Only the lines from the beginning of the data through the one with "support version 1.4." belong in the answer, each retyped exactly, with pictures left out.

(Items from a dataset)
Start of Block
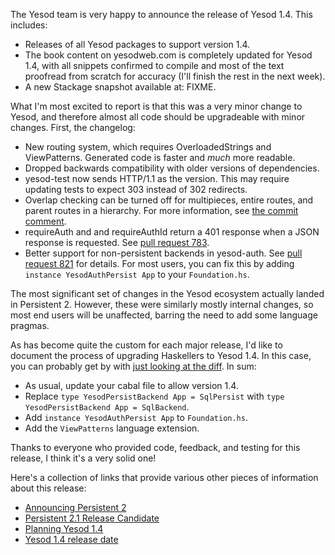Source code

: The Yesod team is very happy to announce the release of Yesod 1.4. This includes:

* Releases of all Yesod packages to support version 1.4.
* The book content on yesodweb.com is completely updated for Yesod 1.4, with all snippets confirmed to compile and most of the text proofread from scratch for accuracy (I'll finish the rest in the next week).
* A new Stackage snapshot available at: FIXME.

What I'm
most excited to report is that this was a very minor change to Yesod, and
therefore almost all code should be upgradeable with minor changes. First, the
changelog:

* New routing system, which requires OverloadedStrings and ViewPatterns. Generated code is faster and *much* more readable.
* Dropped backwards compatibility with older versions of dependencies.
* yesod-test now sends HTTP/1.1 as the version. This may require updating tests to expect 303 instead of 302 redirects.
* Overlap checking can be turned off for multipieces, entire routes, and parent routes in a hierarchy. For more information, see [the commit comment](https://github.com/yesodweb/yesod/commit/e23c78f2ce60591574a177de9f3ce5d634384e4a).
* requireAuth and and requireAuthId return a 401 response when a JSON response is requested. See [pull request 783](https://github.com/yesodweb/yesod/pull/783).
* Better support for non-persistent backends in yesod-auth. See [pull request 821](https://github.com/yesodweb/yesod/pull/821) for details. For most users, you can fix this by adding `instance YesodAuthPersist App` to your `Foundation.hs`.

The most significant set of changes in the Yesod ecosystem actually landed in
Persistent 2. However, these were similarly mostly internal changes, so most
end users will be unaffected, barring the need to add some language pragmas.

As has become quite the custom for each major release, I'd like to document the
process of upgrading Haskellers to Yesod 1.4. In this case, you can probably
get by with [just looking at the
diff](https://github.com/snoyberg/haskellers/commit/e01e71371f0334b88b7cee9ce2a461e2009b415b).
In sum:

* As usual, update your cabal file to allow version 1.4.
* Replace `type YesodPersistBackend App = SqlPersist` with `type YesodPersistBackend App = SqlBackend`.
* Add `instance YesodAuthPersist App` to `Foundation.hs`.
* Add the `ViewPatterns` language extension.

Thanks to everyone who provided code, feedback, and testing for this release, I
think it's a very solid one!

Here's a collection of links that provide various other pieces of information about this release:

* [Announcing Persistent 2](http://www.yesodweb.com/blog/2014/08/announcing-persistent-2)
* [Persistent 2.1 Release Candidate](http://www.yesodweb.com/blog/2014/09/persistent-2)
* [Planning Yesod 1.4](http://www.yesodweb.com/blog/2014/09/planning-yesod-1-4)
* [Yesod 1.4 release date](https://groups.google.com/d/msg/yesodweb/7leiDXHe1M8/oEWH83twOK0J)

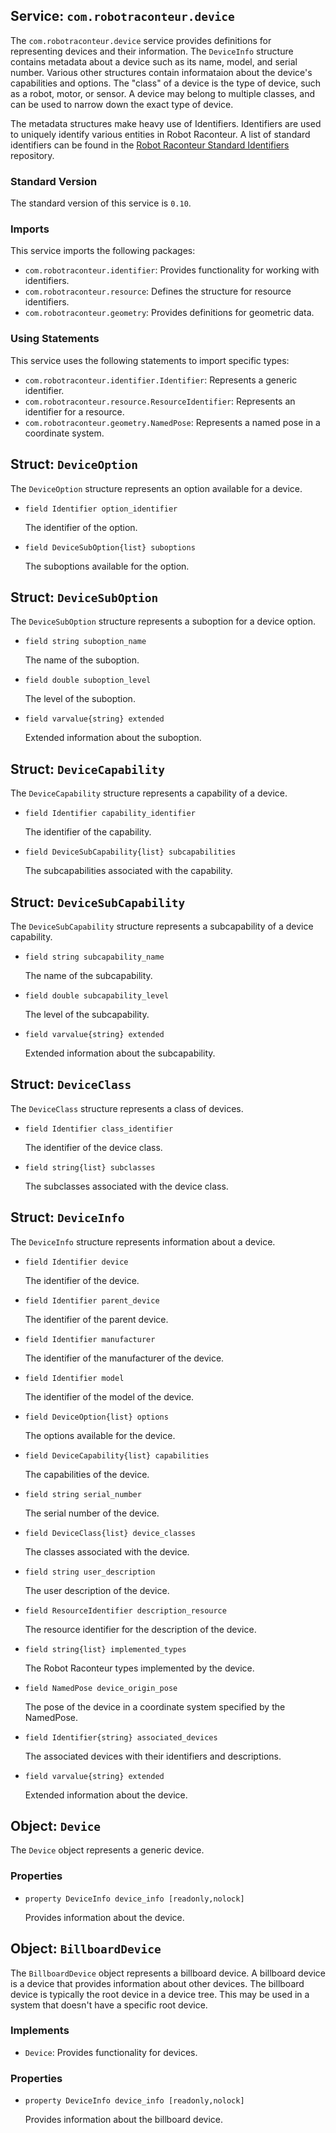 ## Service: `com.robotraconteur.device`

The `com.robotraconteur.device` service provides definitions for representing devices and their information.
The `DeviceInfo` structure contains metadata about a device such as its name, model, and serial number.
Various other structures contain informataion about the device's capabilities and options. The "class" of a device
is the type of device, such as a robot, motor, or sensor. A device may belong to multiple classes, and can
be used to narrow down the exact type of device.

The metadata structures make heavy use of Identifiers. Identifiers are used to uniquely identify various
entities in Robot Raconteur. A list of standard identifiers can be found in the 
[Robot Raconteur Standard Identifiers](https://github.com/robotraconteur/robotraconteur_standard_identifiers) repository.

### Standard Version

The standard version of this service is `0.10`.

### Imports

This service imports the following packages:

- `com.robotraconteur.identifier`: Provides functionality for working with identifiers.
- `com.robotraconteur.resource`: Defines the structure for resource identifiers.
- `com.robotraconteur.geometry`: Provides definitions for geometric data.

### Using Statements

This service uses the following statements to import specific types:

- `com.robotraconteur.identifier.Identifier`: Represents a generic identifier.
- `com.robotraconteur.resource.ResourceIdentifier`: Represents an identifier for a resource.
- `com.robotraconteur.geometry.NamedPose`: Represents a named pose in a coordinate system.

## Struct: `DeviceOption`

The `DeviceOption` structure represents an option available for a device.

- `field Identifier option_identifier`

    The identifier of the option.

- `field DeviceSubOption{list} suboptions`

    The suboptions available for the option.

## Struct: `DeviceSubOption`

The `DeviceSubOption` structure represents a suboption for a device option.

- `field string suboption_name`

    The name of the suboption.

- `field double suboption_level`

    The level of the suboption.

- `field varvalue{string} extended`

    Extended information about the suboption.

## Struct: `DeviceCapability`

The `DeviceCapability` structure represents a capability of a device.

- `field Identifier capability_identifier`

    The identifier of the capability.

- `field DeviceSubCapability{list} subcapabilities`

    The subcapabilities associated with the capability.

## Struct: `DeviceSubCapability`

The `DeviceSubCapability` structure represents a subcapability of a device capability.

- `field string subcapability_name`

    The name of the subcapability.

- `field double subcapability_level`

    The level of the subcapability.

- `field varvalue{string} extended`

    Extended information about the subcapability.

## Struct: `DeviceClass`

The `DeviceClass` structure represents a class of devices.

- `field Identifier class_identifier`

    The identifier of the device class.

- `field string{list} subclasses`

    The subclasses associated with the device class.

## Struct: `DeviceInfo`

The `DeviceInfo` structure represents information about a device.

- `field Identifier device`

    The identifier of the device.

- `field Identifier parent_device`

    The identifier of the parent device.

- `field Identifier manufacturer`

    The identifier of the manufacturer of the device.

- `field Identifier model`

    The identifier of the model of the device.

- `field DeviceOption{list} options`

    The options available for the device.

- `field DeviceCapability{list} capabilities`

    The capabilities of the device.

- `field string serial_number`

    The serial number of the device.

- `field DeviceClass{list} device_classes`

    The classes associated with the device.

- `field string user_description`

    The user description of the device.

- `field ResourceIdentifier description_resource`

    The resource identifier for the description of the device.

- `field string{list} implemented_types`

    The Robot Raconteur types implemented by the device.

- `field NamedPose device_origin_pose`

    The pose of the device in a coordinate system specified by the NamedPose.

- `field Identifier{string} associated_devices`

    The associated devices with their identifiers and descriptions.

- `field varvalue{string} extended`

    Extended information about the device.

## Object: `Device`

The `Device` object represents a generic device.

### Properties

- `property DeviceInfo device_info [readonly,nolock]`

    Provides information about the device.

## Object: `BillboardDevice`

The `BillboardDevice` object represents a billboard device. A billboard device is a device that provides
information about other devices. The billboard device is typically the root device in a device tree. This may
be used in a system that doesn't have a specific root device.

### Implements

- `Device`: Provides functionality for devices.

### Properties

- `property DeviceInfo device_info [readonly,nolock]`

    Provides information about the billboard device.

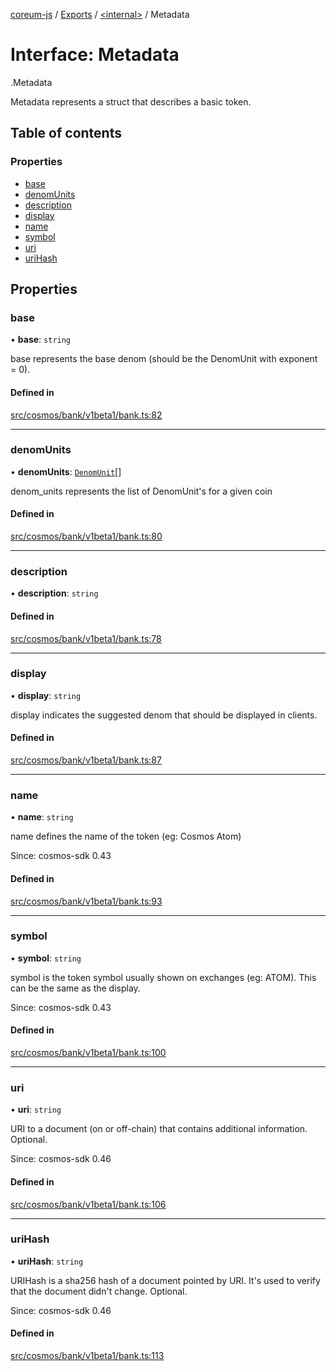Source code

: [coreum-js](../README.md) / [Exports](../modules.md) / [<internal\>](../modules/internal_.md) / Metadata

# Interface: Metadata

[<internal>](../modules/internal_.md).Metadata

Metadata represents a struct that describes
a basic token.

## Table of contents

### Properties

- [base](internal_.Metadata.md#base)
- [denomUnits](internal_.Metadata.md#denomunits)
- [description](internal_.Metadata.md#description)
- [display](internal_.Metadata.md#display)
- [name](internal_.Metadata.md#name)
- [symbol](internal_.Metadata.md#symbol)
- [uri](internal_.Metadata.md#uri)
- [uriHash](internal_.Metadata.md#urihash)

## Properties

### base

• **base**: `string`

base represents the base denom (should be the DenomUnit with exponent = 0).

#### Defined in

[src/cosmos/bank/v1beta1/bank.ts:82](https://github.com/PyramydLabs/coreum-js/blob/1b17c7f/src/cosmos/bank/v1beta1/bank.ts#L82)

___

### denomUnits

• **denomUnits**: [`DenomUnit`](../modules/internal_.md#denomunit)[]

denom_units represents the list of DenomUnit's for a given coin

#### Defined in

[src/cosmos/bank/v1beta1/bank.ts:80](https://github.com/PyramydLabs/coreum-js/blob/1b17c7f/src/cosmos/bank/v1beta1/bank.ts#L80)

___

### description

• **description**: `string`

#### Defined in

[src/cosmos/bank/v1beta1/bank.ts:78](https://github.com/PyramydLabs/coreum-js/blob/1b17c7f/src/cosmos/bank/v1beta1/bank.ts#L78)

___

### display

• **display**: `string`

display indicates the suggested denom that should be
displayed in clients.

#### Defined in

[src/cosmos/bank/v1beta1/bank.ts:87](https://github.com/PyramydLabs/coreum-js/blob/1b17c7f/src/cosmos/bank/v1beta1/bank.ts#L87)

___

### name

• **name**: `string`

name defines the name of the token (eg: Cosmos Atom)

Since: cosmos-sdk 0.43

#### Defined in

[src/cosmos/bank/v1beta1/bank.ts:93](https://github.com/PyramydLabs/coreum-js/blob/1b17c7f/src/cosmos/bank/v1beta1/bank.ts#L93)

___

### symbol

• **symbol**: `string`

symbol is the token symbol usually shown on exchanges (eg: ATOM). This can
be the same as the display.

Since: cosmos-sdk 0.43

#### Defined in

[src/cosmos/bank/v1beta1/bank.ts:100](https://github.com/PyramydLabs/coreum-js/blob/1b17c7f/src/cosmos/bank/v1beta1/bank.ts#L100)

___

### uri

• **uri**: `string`

URI to a document (on or off-chain) that contains additional information. Optional.

Since: cosmos-sdk 0.46

#### Defined in

[src/cosmos/bank/v1beta1/bank.ts:106](https://github.com/PyramydLabs/coreum-js/blob/1b17c7f/src/cosmos/bank/v1beta1/bank.ts#L106)

___

### uriHash

• **uriHash**: `string`

URIHash is a sha256 hash of a document pointed by URI. It's used to verify that
the document didn't change. Optional.

Since: cosmos-sdk 0.46

#### Defined in

[src/cosmos/bank/v1beta1/bank.ts:113](https://github.com/PyramydLabs/coreum-js/blob/1b17c7f/src/cosmos/bank/v1beta1/bank.ts#L113)

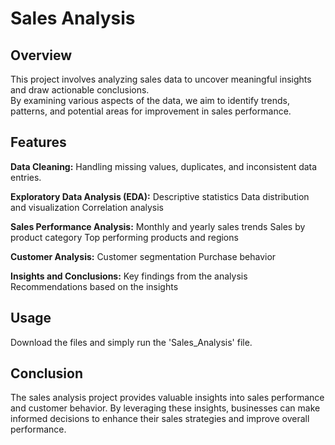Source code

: # Sales Analysis
## Overview
This project involves analyzing sales data to uncover meaningful insights and draw actionable conclusions.  
By examining various aspects of the data, we aim to identify trends, patterns, and potential areas for improvement in sales performance.

## Features
**Data Cleaning:** Handling missing values, duplicates, and inconsistent data entries.  

**Exploratory Data Analysis (EDA):**
Descriptive statistics
Data distribution and visualization
Correlation analysis  

**Sales Performance Analysis:**
Monthly and yearly sales trends
Sales by product category
Top performing products and regions  

**Customer Analysis:**
Customer segmentation
Purchase behavior  

**Insights and Conclusions:**
Key findings from the analysis
Recommendations based on the insights

## Usage
Download the files and simply run the 'Sales_Analysis' file.

## Conclusion
The sales analysis project provides valuable insights into sales performance and customer behavior. By leveraging these insights, businesses can make informed decisions to enhance their sales strategies and improve overall performance.
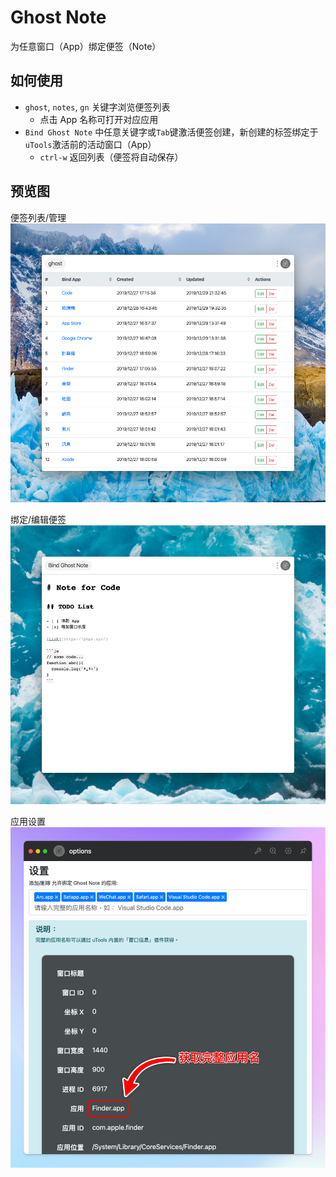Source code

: # Ghost Note

为任意窗口（App）绑定便签（Note）

## 如何使用

- `ghost`, `notes`, `gn` 关键字浏览便签列表
    - 点击 App 名称可打开对应应用
- `Bind Ghost Note` 中任意关键字或`Tab`键激活便签创建，新创建的标签绑定于`uTools`激活前的活动窗口（App）
    - `ctrl-w` 返回列表（便签将自动保存）

## 预览图

便签列表/管理
![Ghost Note](https://raw.githubusercontent.com/dofy/utools-ghost-note/master/images/list.png)

绑定/编辑便签
![Ghost Note](https://raw.githubusercontent.com/dofy/utools-ghost-note/master/images/bind.png)

应用设置
![Ghost Note Settings](https://raw.githubusercontent.com/dofy/utools-ghost-note/master/images/options.png)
End of Block
## Your solution
Source code

: The Yesod team is very happy to announce the release of Yesod 1.4. This includes:

* Releases of all Yesod packages to support version 1.4.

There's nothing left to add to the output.